Sports Equipment Engineering Challenge

Summary

Kindergarten-2nd
Group Size
2 students
Active Time
50 minutes
Total Time
50 minutes
Key Concepts
Engineering design, motion, push, pull
Credits
Ben Finio, PhD, Science Buddies

Overview

Give your students a chance to practice their engineering skills in this fun sports-themed activity! Your motivation: You want to play a game in which you use something to hit a ball (hockey, mini golf, whiffle ball, etc.)... but you don't have any equipment. The students will need to use recycled materials (and some creativity) to build their own!

Learning Objectives

• Use the engineering design process to build a tool that you can use to hit a ball into a goal.
• Understand how to use one object to push another and change its speed and direction.

NGSS Alignment

This lesson helps students prepare for these Next Generation Science Standards Performance Expectations:
• K-PS2-2. Analyze data to determine if a design solution works as intended to change the speed or direction of an object with a push or a pull.
• K-2-ETS1-1. Ask questions, make observations, and gather information about a situation people want to change to define a simple problem that can be solved through the development of a new or improved object or tool.
This lesson focuses on these aspects of NGSS Three Dimensional Learning:

 Science & Engineering Practices Disciplinary Core Ideas Crosscutting Concepts Science & Engineering Practices Analyzing and Interpreting Data. Analyze data from tests of an object or tool to determine if it works as intended. Disciplinary Core Ideas PS2.A: Forces and Motion. Pushing or pulling on an object can change the speed or direction of its motion and can start or stop it. ETS1.A: Defining and Delimiting Engineering Problems. A situation that people want to change or create can be approached as a problem to be solved through engineering. Crosscutting Concepts Structure and Function. The shape and stability of structures of natural and designed objects are related to their function(s).

Materials

• Assorted recyclable materials for construction, such as:
• Cardboard tubes
• Plastic bottles
• Corrugated cardboard
• Paper or plastic cups
• Egg cartons
• Duct tape, masking tape, or painter's tape
• Scissors
• Lightweight foam or plastic balls
• Arts and crafts supplies for decorating
• Open floor space with chairs or desks to use as "goals"

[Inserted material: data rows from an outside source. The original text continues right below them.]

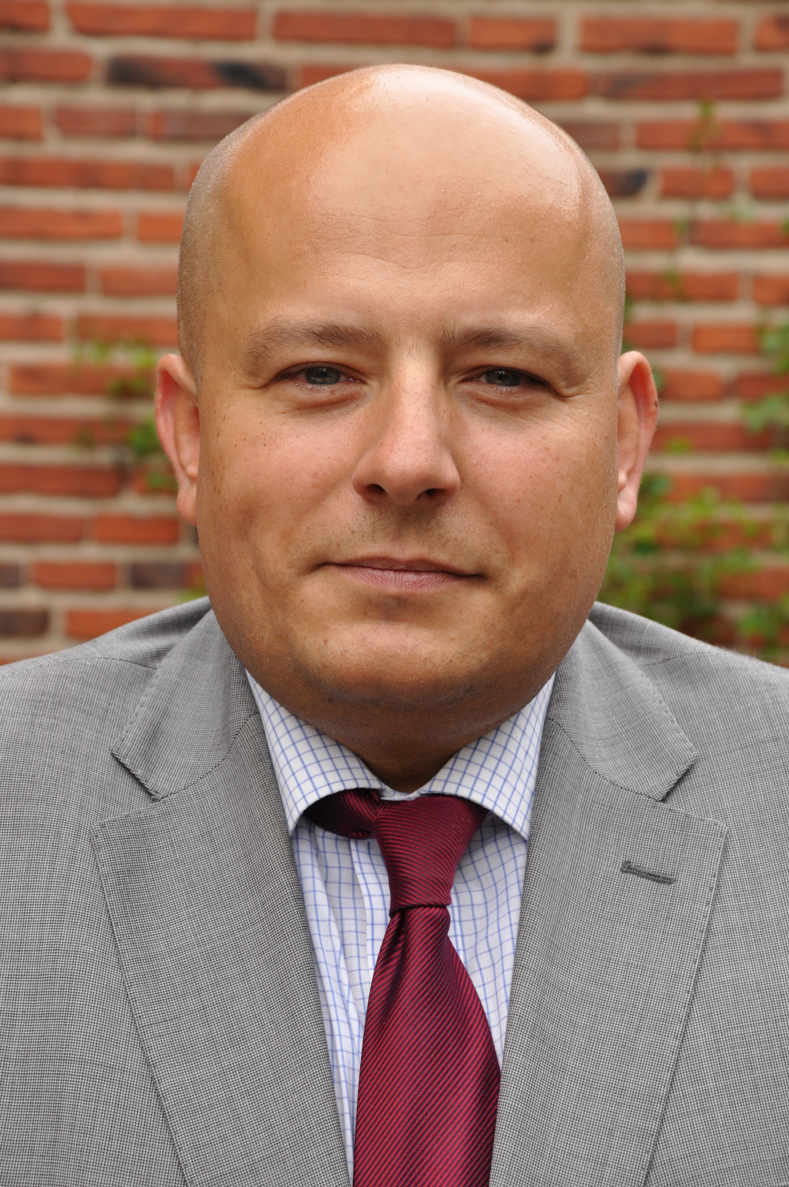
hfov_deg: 12.1
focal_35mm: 112
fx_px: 3708
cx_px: 394
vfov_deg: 18.2
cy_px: 594
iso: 250
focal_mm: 75
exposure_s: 1/100
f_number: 9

Background Information for Teachers

This section contains a quick review for teachers of the science and concepts covered in this lesson.

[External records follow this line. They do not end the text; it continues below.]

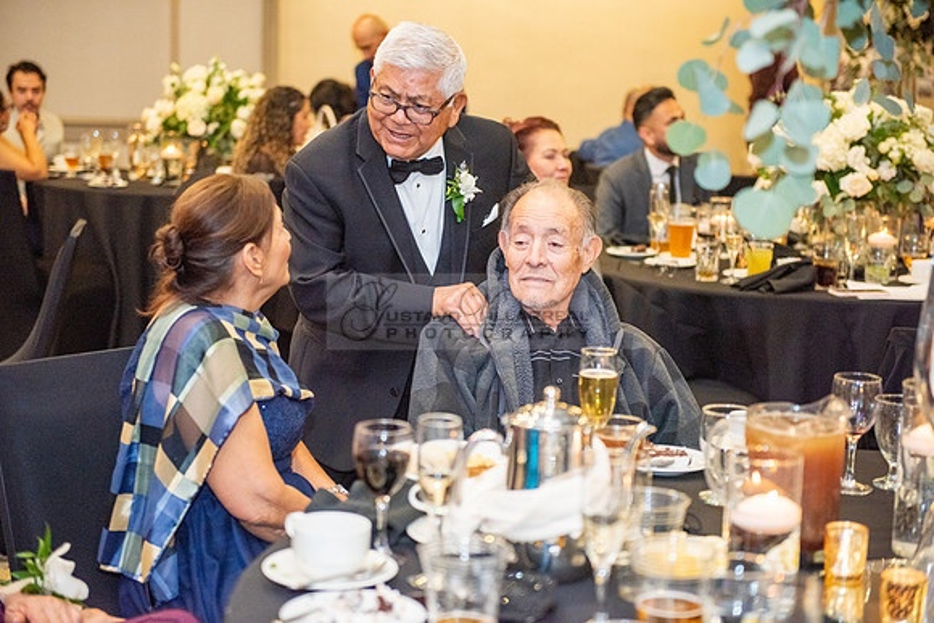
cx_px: 467
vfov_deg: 19.5
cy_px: 312
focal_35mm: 70
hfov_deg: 28.8
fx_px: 1816
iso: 1600
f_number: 2.8
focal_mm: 70
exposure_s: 1/160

People play many different sports, most of which use something like a bat, racquet, club, or stick to hit a ball or a puck (Figure 1). For example, in some sports, players hit a ball that is still (golf); in some, two people hit a ball back and forth (tennis); and in others, two teams compete to hit a ball into a goal (field hockey). In general, these objects are used to change the speed or direction of the ball by pushing it or hitting it. However, depending on the sport, they have different sizes and shapes. For example, a tennis racquet is short, wide, and held with one hand, while a baseball bat is long, skinny, and held with two hands.

Figure 1. Different types of sports equipment used to hit balls or pucks.

In this lesson, you will guide your students through the engineering design process as they design and build their own sports equipment, which they will use to hit a ball. Engineers solve real-world problems by designing and building new things or improving existing ones. Your students will think like engineers as they first discuss what problem they need to solve. Then, they will make sketches of their designs, and build and test them.